Criteria criteria = session.createCriteria(Employee.class);
criteria.addOrder(Order.asc("age"));
List<Employee> employeeList = criteria.list();

Conjunction and Disjunction

Criteria criteria = session.createCriteria(Employee.class);
        Criterion criteria1=Restrictions.gt("age",23);
        Criterion criteria2=Restrictions.lt("age",25);

        //it performs or operation
        Conjunction conjunction = Restrictions.conjunction();
        conjunction.add(criteria1);
        conjunction.add(criteria2);
        criteria.add(conjunction);

        //it performs and operation
//        Disjunction disjunction = Restrictions.disjunction();
//        disjunction.add(criteria1);
//        disjunction.add(criteria2);
//        criteria.add(disjunction);

         List<Employee> employeeList = criteria.list();

Projection

Criteria criteria = session.createCriteria(Employee.class).
                setProjection(Projections.rowCount());
System.out.println(criteria.uniqueResult());

Count number of rows

Criteria criteria = session.createCriteria(Employee.class).
                setProjection(Projections.projectionList()
                        .add(Projections.avg("age"))
                        .add(Projections.max("age"))

▬▬▬▬▬▬▬▬▬▬

Complete the following
1. In the Hibernate code excerpt, which property does the first snippet use to sort the Employee results in ascending order?
2. Copy the Hibernate code excerpt exactly, from "setProjection(Projections.rowCount());" to "setProjection(Projections.projectionList()".

Images with pose keypoints:
▬▬▬▬▬▬▬▬▬▬

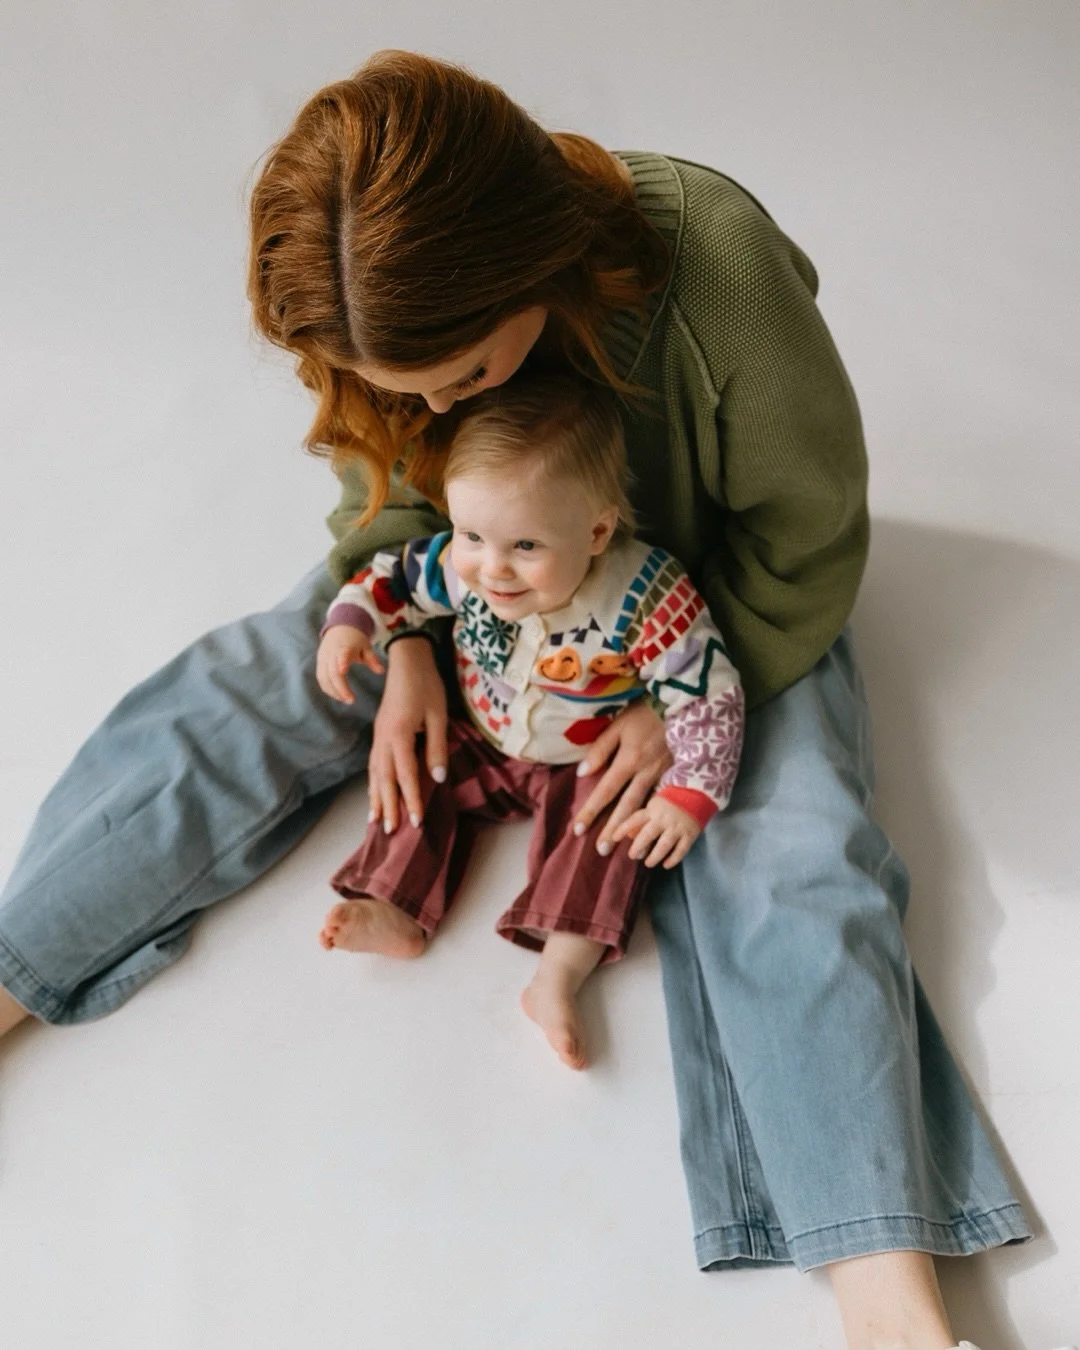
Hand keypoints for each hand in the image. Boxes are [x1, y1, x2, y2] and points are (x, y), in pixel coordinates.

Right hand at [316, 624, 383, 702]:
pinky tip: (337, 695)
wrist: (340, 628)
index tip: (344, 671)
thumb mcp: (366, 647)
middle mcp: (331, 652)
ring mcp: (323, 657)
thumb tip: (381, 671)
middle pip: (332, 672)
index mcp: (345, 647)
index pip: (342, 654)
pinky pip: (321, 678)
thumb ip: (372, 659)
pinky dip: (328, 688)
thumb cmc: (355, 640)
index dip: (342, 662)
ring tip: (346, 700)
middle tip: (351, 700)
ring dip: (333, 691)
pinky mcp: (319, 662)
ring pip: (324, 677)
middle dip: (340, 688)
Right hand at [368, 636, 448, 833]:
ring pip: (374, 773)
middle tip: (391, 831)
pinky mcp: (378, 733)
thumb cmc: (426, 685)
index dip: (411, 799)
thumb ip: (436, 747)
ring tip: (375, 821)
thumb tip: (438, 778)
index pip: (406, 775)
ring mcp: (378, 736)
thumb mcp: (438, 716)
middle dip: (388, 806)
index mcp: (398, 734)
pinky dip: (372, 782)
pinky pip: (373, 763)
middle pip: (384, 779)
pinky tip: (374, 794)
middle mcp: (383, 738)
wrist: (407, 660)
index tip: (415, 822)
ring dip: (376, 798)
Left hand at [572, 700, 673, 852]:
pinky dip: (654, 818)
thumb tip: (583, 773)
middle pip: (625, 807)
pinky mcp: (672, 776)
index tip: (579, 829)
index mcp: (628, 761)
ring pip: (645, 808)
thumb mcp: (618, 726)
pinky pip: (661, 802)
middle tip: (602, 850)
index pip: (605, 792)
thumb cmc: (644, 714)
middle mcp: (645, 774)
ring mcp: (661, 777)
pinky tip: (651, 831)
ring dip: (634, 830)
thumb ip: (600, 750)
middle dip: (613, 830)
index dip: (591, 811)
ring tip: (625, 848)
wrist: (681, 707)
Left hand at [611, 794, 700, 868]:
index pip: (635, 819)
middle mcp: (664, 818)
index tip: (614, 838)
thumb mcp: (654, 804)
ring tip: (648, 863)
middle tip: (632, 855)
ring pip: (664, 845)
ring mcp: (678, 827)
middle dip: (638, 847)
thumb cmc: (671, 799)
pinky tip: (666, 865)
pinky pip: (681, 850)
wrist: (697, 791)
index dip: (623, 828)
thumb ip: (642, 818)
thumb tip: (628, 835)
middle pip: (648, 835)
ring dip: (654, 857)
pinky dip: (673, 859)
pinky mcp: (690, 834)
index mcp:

▬▬▬▬▬▬▬▬▬▬

Numbered answers
1. It sorts them by "age".

2.
setProjection(Projections.rowCount());
System.out.println(criteria.uniqueResult());

Count number of rows

Criteria criteria = session.createCriteria(Employee.class).
                setProjection(Projections.projectionList()